Saved data entries
__________
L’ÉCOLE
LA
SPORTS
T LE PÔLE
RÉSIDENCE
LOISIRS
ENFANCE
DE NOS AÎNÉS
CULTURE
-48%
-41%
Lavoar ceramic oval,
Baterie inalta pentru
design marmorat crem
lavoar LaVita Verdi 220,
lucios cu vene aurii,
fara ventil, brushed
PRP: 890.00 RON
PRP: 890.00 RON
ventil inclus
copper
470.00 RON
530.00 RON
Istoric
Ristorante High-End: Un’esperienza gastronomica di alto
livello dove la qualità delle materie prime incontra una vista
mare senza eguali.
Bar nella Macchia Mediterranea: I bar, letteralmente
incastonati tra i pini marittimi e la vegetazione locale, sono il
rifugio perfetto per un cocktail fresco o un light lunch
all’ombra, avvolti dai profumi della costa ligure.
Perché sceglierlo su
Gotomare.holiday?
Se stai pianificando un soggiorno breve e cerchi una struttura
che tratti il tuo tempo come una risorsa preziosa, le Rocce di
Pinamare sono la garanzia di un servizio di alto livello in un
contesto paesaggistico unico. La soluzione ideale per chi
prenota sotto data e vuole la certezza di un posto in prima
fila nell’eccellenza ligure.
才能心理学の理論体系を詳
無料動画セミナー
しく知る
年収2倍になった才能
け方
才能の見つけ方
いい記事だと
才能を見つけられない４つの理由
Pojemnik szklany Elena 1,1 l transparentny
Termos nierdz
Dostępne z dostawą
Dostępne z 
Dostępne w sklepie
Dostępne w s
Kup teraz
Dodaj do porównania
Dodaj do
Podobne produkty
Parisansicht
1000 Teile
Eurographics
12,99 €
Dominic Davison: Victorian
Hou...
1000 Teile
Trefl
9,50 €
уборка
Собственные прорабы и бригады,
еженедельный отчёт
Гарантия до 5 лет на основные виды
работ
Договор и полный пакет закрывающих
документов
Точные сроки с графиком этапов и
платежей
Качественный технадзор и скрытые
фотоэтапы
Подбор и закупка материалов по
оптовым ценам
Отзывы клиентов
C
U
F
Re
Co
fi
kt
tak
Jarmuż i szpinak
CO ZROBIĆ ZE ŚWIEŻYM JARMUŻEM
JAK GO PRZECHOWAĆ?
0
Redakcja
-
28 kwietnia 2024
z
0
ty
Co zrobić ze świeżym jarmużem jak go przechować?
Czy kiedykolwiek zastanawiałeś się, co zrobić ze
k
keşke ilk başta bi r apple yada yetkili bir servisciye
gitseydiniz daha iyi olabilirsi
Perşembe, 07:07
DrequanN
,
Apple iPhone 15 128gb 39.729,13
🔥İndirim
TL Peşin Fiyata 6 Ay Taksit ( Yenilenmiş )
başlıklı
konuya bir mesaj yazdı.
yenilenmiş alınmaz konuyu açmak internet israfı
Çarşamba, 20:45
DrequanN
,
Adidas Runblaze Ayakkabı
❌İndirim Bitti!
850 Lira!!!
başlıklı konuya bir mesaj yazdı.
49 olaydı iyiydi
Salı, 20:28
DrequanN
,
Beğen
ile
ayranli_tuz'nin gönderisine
__________
### What the task requires:
Print every line of the material above again, unchanged and in the same order.

### Solution to this exercise:
L’ÉCOLE
LA
SPORTS
T LE PÔLE
RÉSIDENCE
LOISIRS
ENFANCE
DE NOS AÎNÉS
CULTURE
-48%
-41%
Lavoar ceramic oval,
Baterie inalta pentru
design marmorat crem
lavoar LaVita Verdi 220,
lucios cu vene aurii,
fara ventil, brushed
PRP: 890.00 RON
PRP: 890.00 RON
ventil inclus
copper
470.00 RON
530.00 RON
Istoric
Ristorante High-End: Un’esperienza gastronomica di alto
livello dove la qualità delle materie prime incontra una vista
mare senza eguali.
Bar nella Macchia Mediterranea: I bar, letteralmente
incastonati tra i pini marittimi e la vegetazione locale, sono il
rifugio perfetto per un cocktail fresco o un light lunch
all’ombra, avvolti dai profumi della costa ligure.
Perché sceglierlo su
Gotomare.holiday?
Se stai pianificando un soggiorno breve e cerchi una struttura
che tratti il tuo tempo come una risorsa preziosa, le Rocce di
Pinamare sono la garanzia di un servizio di alto livello in un
contesto paesaggistico unico. La soluzione ideale per chi
prenota sotto data e vuole la certezza di un posto in prima
fila nell’eccellenza ligure.
才能心理学の理論体系を詳
無料動画セミナー
しく知る
年収2倍になった才能
け方
才能の見つけ方
いい記事だと
才能を見つけられない４つの理由
Pojemnik szklany Elena 1,1 l transparentny
Termos nierdz
Dostępne z dostawą
Dostępne z 
Dostępne w sklepie
Dostępne w s
Kup teraz
Dodaj do porównania
Dodaj do
Podobne produkty
Parisansicht
1000 Teile
Eurographics
12,99 €
Dominic Davison: Victorian
Hou...
1000 Teile
Trefl
9,50 €
уборка
Собственные прорабы и бригады,
еженедельный отчёт
Гарантия до 5 лет на основные виды
работ
Договор и полный пакет закрывающих
документов
Точные сроки с графиком этапов и
платежей
Качественный технадзор и скрытые
фотоэтапы
Подбор и закупка материалов по
оптовым ценам
Отзывы клиентов
C
U
F
Re
Co
fi
kt
tak
Jarmuż i szpinak
CO ZROBIĆ ZE ŚWIEŻYM JARMUŻEM
JAK GO PRZECHOWAĆ?
0
Redakcja
-
28 kwietnia 2024
z
0
ty
Co zrobić ze świeżym jarmużem jak go przechować?
Czy kiedykolwiek zastanawiałeś się, co zrobić ze
k
keşke ilk başta bi r apple yada yetkili bir servisciye
gitseydiniz daha iyi olabilirsi
Perşembe, 07:07
DrequanN
,
Apple iPhone 15 128gb 39.729,13
🔥İndirim
TL Peşin Fiyata 6 Ay Taksit ( Yenilenmiş )
başlıklı
konuya bir mesaj yazdı.
yenilenmiş alınmaz konuyu açmak internet israfı
Çarşamba, 20:45
DrequanN
,
Adidas Runblaze Ayakkabı
❌İndirim Bitti!
850 Lira!!!
başlıklı konuya bir mesaj yazdı.
49 olaydı iyiydi
Salı, 20:28
DrequanN
,
Beğen
ile
ayranli_tuz'nin gönderisine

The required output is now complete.